A-Background
Vector GIS File Formats

Vector GIS File Formats

Vectors are mathematical representations of physical coordinates, often timestamped to provide temporal context.
Extension File Type Description
Esri Shapefile .SHP,
.DBF,
.SHX

The shapefile is the most common geospatial file type, and it is accepted by all commercial and open source systems - realistically, it is too widely used for any platform to attempt to supplant it with a proprietary format. It is the industry standard. Three file types are necessary to make up a shapefile. They are:

  • SHP - for feature geometry
  • SHX - for shape index position
  • DBF - for attribute data

An addition set of filetypes may be included at the user's preference. They are:

  • PRJ - for the projection system
  • XML - for the associated metadata
  • SBN - for the spatial index for optimising queries
  • SBX - for optimising loading times
Geographic JavaScript Object Notation (GeoJSON) .GEOJSON
.JSON

GeoJSON is primarily used for web-based mapping, with GeoJSON storing coordinates as JavaScript Object Notation (JSON) form as textual inputs. This includes vector points, lines and polygons plus tabular information.

GeoJSON store objects inside {} curly brackets overall the format has less markup overhead when compared to GML types. GeoJSON is favoured because it has straightforward architecture and syntax that is easily modified in code platforms and even in text editors like MS Notepad or Apple Notes.

Because all standard browsers support JavaScript, they also support GeoJSON by default. Although JavaScript only understands binary objects, it is able to convert JSON to binary.

Geography Markup Language (GML) .GML

GML enables the use of geographical coordinates as an extension of XML - XML is 'eXtensible Markup Language,' and is favoured because it is readable by machines as well as by people.

GML stores geographic entities, or features, in text format. As with to GeoJSON, GML can be updated in basic text editors as well as code platforms. Each feature stored as a text entry in GML carries a set of properties, vector points (as points or forming lines, curves, surfaces and polygons), plus a spatial reference system.

There is generally more overhead markup in GLM format when compared with GeoJSON. However this is simply because GML provides more context and information from the data it carries.

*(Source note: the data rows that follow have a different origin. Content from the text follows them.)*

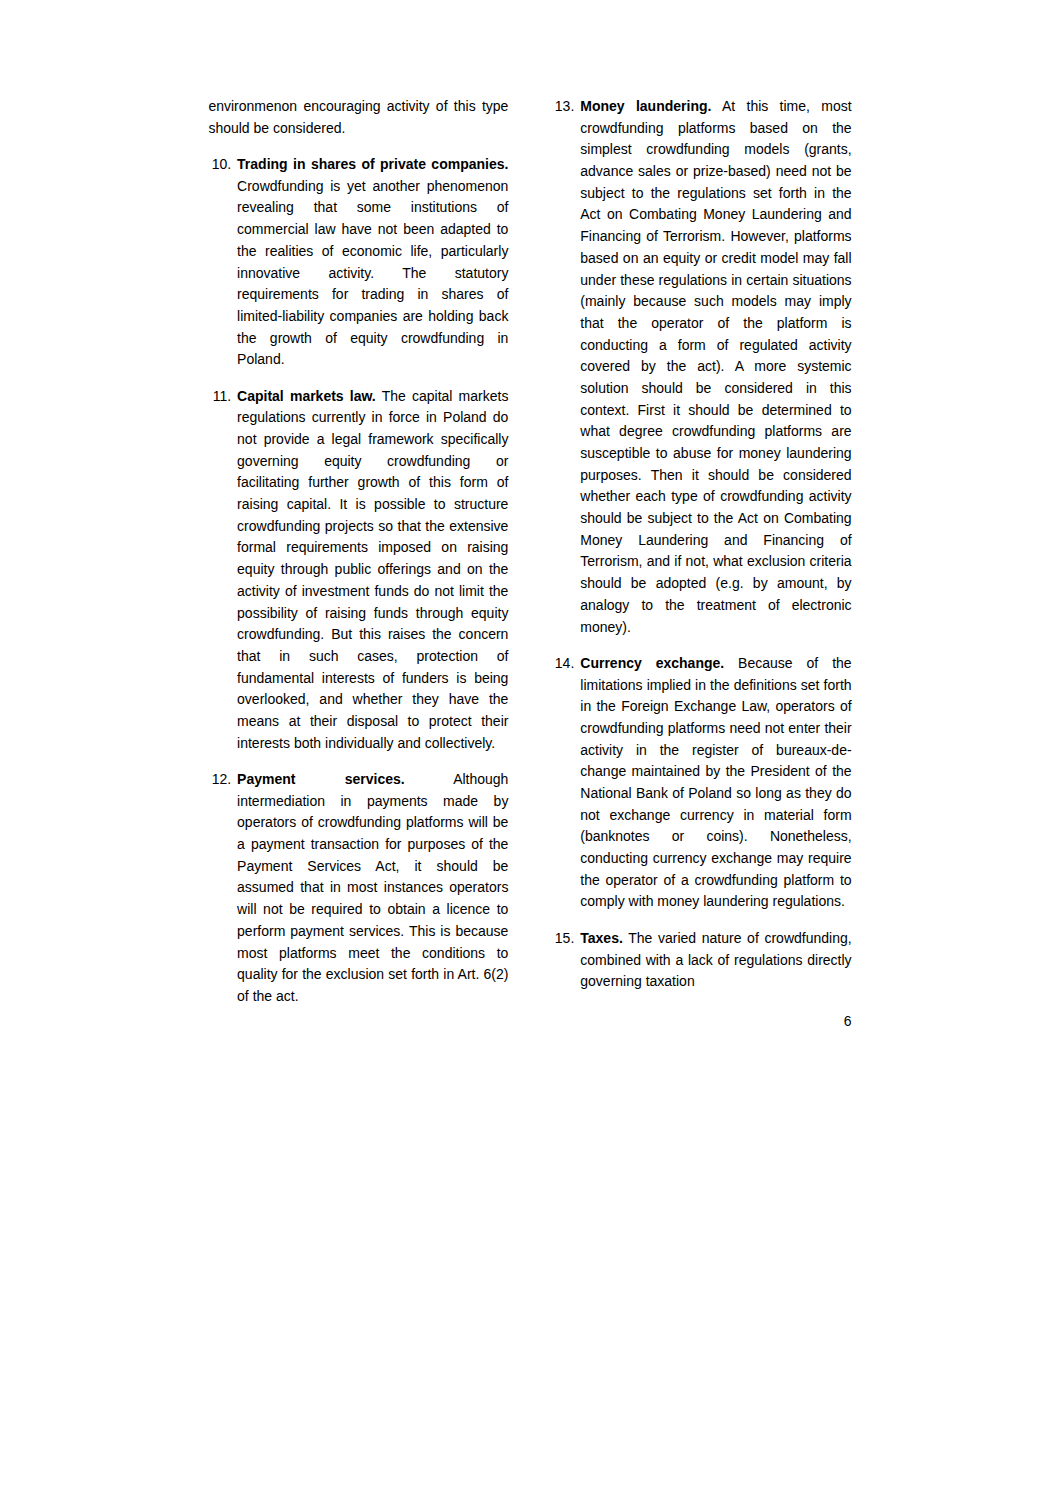environmenon encouraging activity of this type should be considered.
Trading in shares of private companies. Crowdfunding is yet another phenomenon revealing that some institutions of commercial law have not been adapted to the realities of economic life, particularly innovative activity. The statutory requirements for trading in shares of limited-liability companies are holding back the growth of equity crowdfunding in Poland.
Capital markets law. The capital markets regulations currently in force in Poland do not provide a legal framework specifically governing equity crowdfunding or facilitating further growth of this form of raising capital. It is possible to structure crowdfunding projects so that the extensive formal requirements imposed on raising equity through public offerings and on the activity of investment funds do not limit the possibility of raising funds through equity crowdfunding. But this raises the concern that in such cases, protection of fundamental interests of funders is being overlooked, and whether they have the means at their disposal to protect their interests both individually and collectively.
Payment services. Although intermediation in payments made by operators of crowdfunding platforms will be a payment transaction for purposes of the Payment Services Act, it should be assumed that in most instances operators will not be required to obtain a licence to perform payment services. This is because most platforms meet the conditions to quality for the exclusion set forth in Art. 6(2) of the act.
Money laundering. At this time, most crowdfunding platforms based on the simplest crowdfunding models (grants, advance sales or prize-based) need not be subject to the regulations set forth in the Act on Combating Money Laundering and Financing of Terrorism. However, platforms based on an equity or credit model may fall under these regulations in certain situations (mainly because such models may imply that the operator of the platform is conducting a form of regulated activity covered by the act). A more systemic solution should be considered in this context. First it should be determined to what degree crowdfunding platforms are susceptible to abuse for money laundering purposes. Then it should be considered whether each type of crowdfunding activity should be subject to the Act on Combating Money Laundering and Financing of Terrorism, and if not, what exclusion criteria should be adopted (e.g. by amount, by analogy to the treatment of electronic money).
Currency exchange. Because of the limitations implied in the definitions set forth in the Foreign Exchange Law, operators of crowdfunding platforms need not enter their activity in the register of bureaux-de-change maintained by the President of the National Bank of Poland so long as they do not exchange currency in material form (banknotes or coins). Nonetheless, conducting currency exchange may require the operator of a crowdfunding platform to comply with money laundering regulations.
Taxes. The varied nature of crowdfunding, combined with a lack of regulations directly governing taxation
6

Google Keyhole Markup Language (KML/KMZ) .KML
.KMZ

Keyhole Markup Language, or KML, is a widely known GIS format. KML is XML-based, and was developed by a software startup called Keyhole Inc that was eventually acquired by Google (Alphabet). As the format used for Google Earth is likely the system used by the largest number of people (albeit people that aren't in GIS).

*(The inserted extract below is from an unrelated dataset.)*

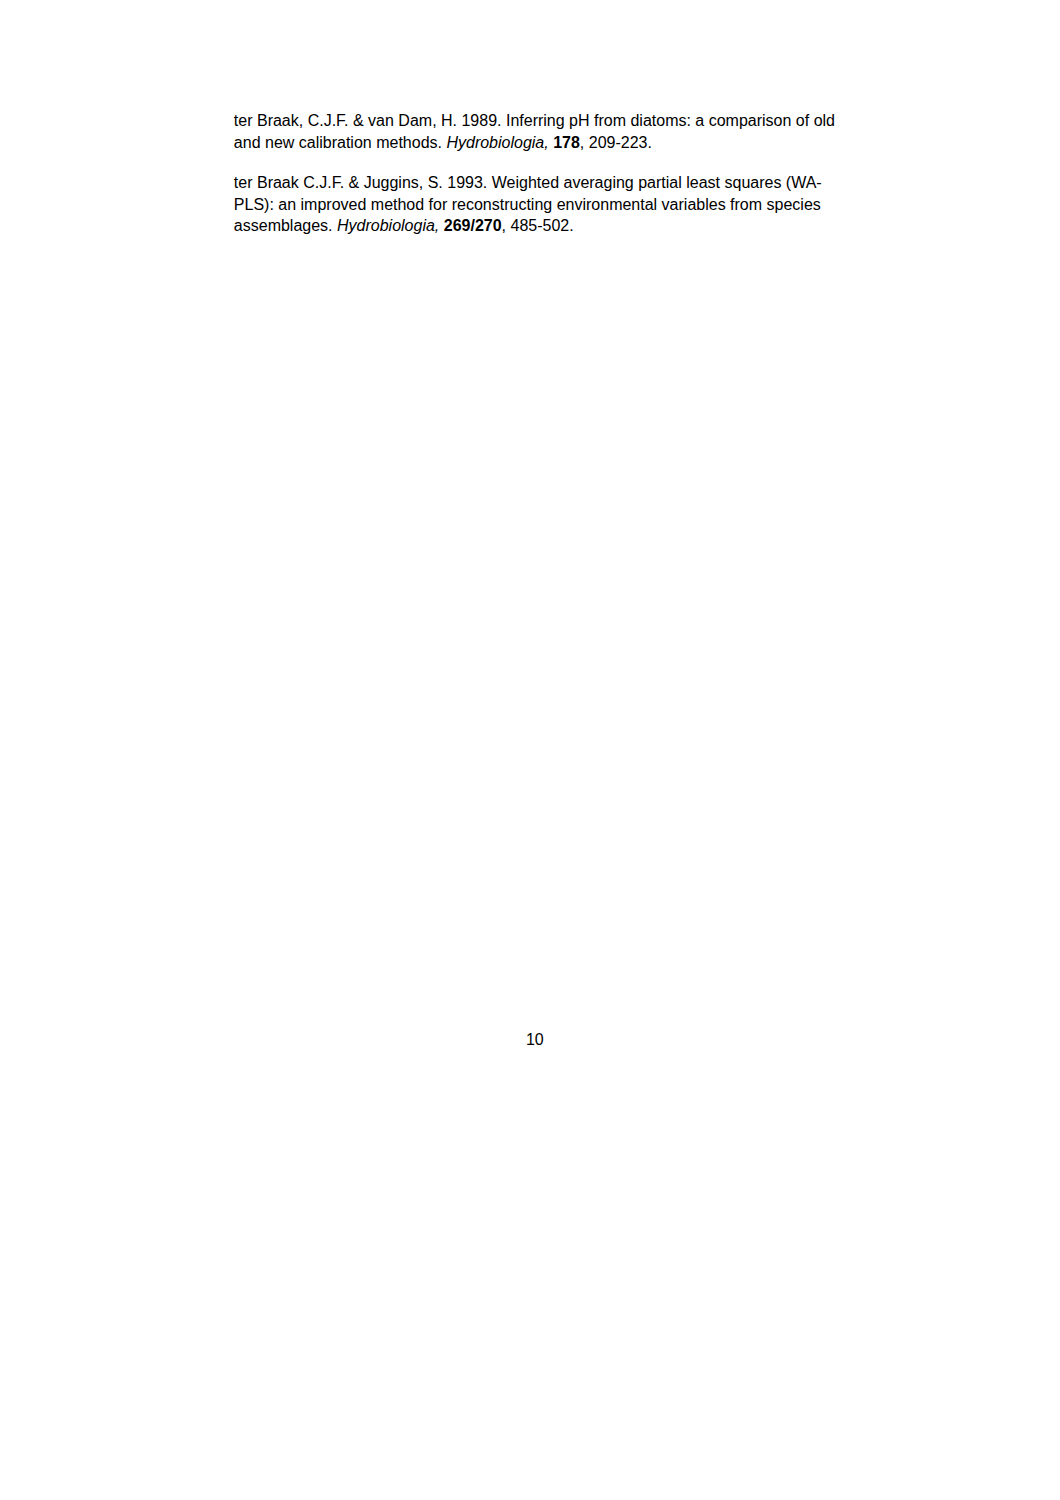ter Braak, C.J.F. & van Dam, H. 1989. Inferring pH from diatoms: a comparison of old and new calibration methods. Hydrobiologia, 178, 209-223.
ter Braak C.J.F. & Juggins, S. 1993. Weighted averaging partial least squares (WA-PLS): an improved method for reconstructing environmental variables from species assemblages. Hydrobiologia, 269/270, 485-502.
10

Subsidiary format KMZ, which is KML-Zipped, replaced KML as the default geospatial Google Earth format for the storage benefits associated with being a compressed file format.

KML/KMZ was adopted as an international standard of the Open Geospatial Consortium in 2008.

KML/KMZ's longitude and latitude components are in decimal degrees, and are as defined by the World Geodetic System of 1984 WGS84. Whereas the vertical component or altitude in KML/KMZ is measured in metres. This is in accordance with the WGS84 EGM96 Geoid vertical datum.

GPS eXchange Format (GPX) .GPX

GPS Exchange format is another XML-based system, so it is sometimes referred to as GPX. It is important to ensure interlocutors understand the reference to geospatial file format, rather than to GPS Global Poisitioning System. The GIS GPS format describes waypoints, tracks and routes as captured by a GPS receiver. Due to GPX being an exchange format, file and platform transfere is straightforward, with users able to transfer GPS data to a new platform simply based on its description properties.

At a minimum GPX requires latitude and longitude coordinates. As an extension GPX files can optionally store attributes including time and elevation as tags.

IDRISI Vector .VCT
.VDC

The IDRISI vector data files have a VCT extension plus associated vector documentation in a VDC extension file format.

The VCT types are limited to containing vector data like points, lines, polygons, and additional attributes in text, and imagery. Conveniently the IDRISI vector file system automatically creates a documentation file for progressively building metadata, which is a feature many have praised.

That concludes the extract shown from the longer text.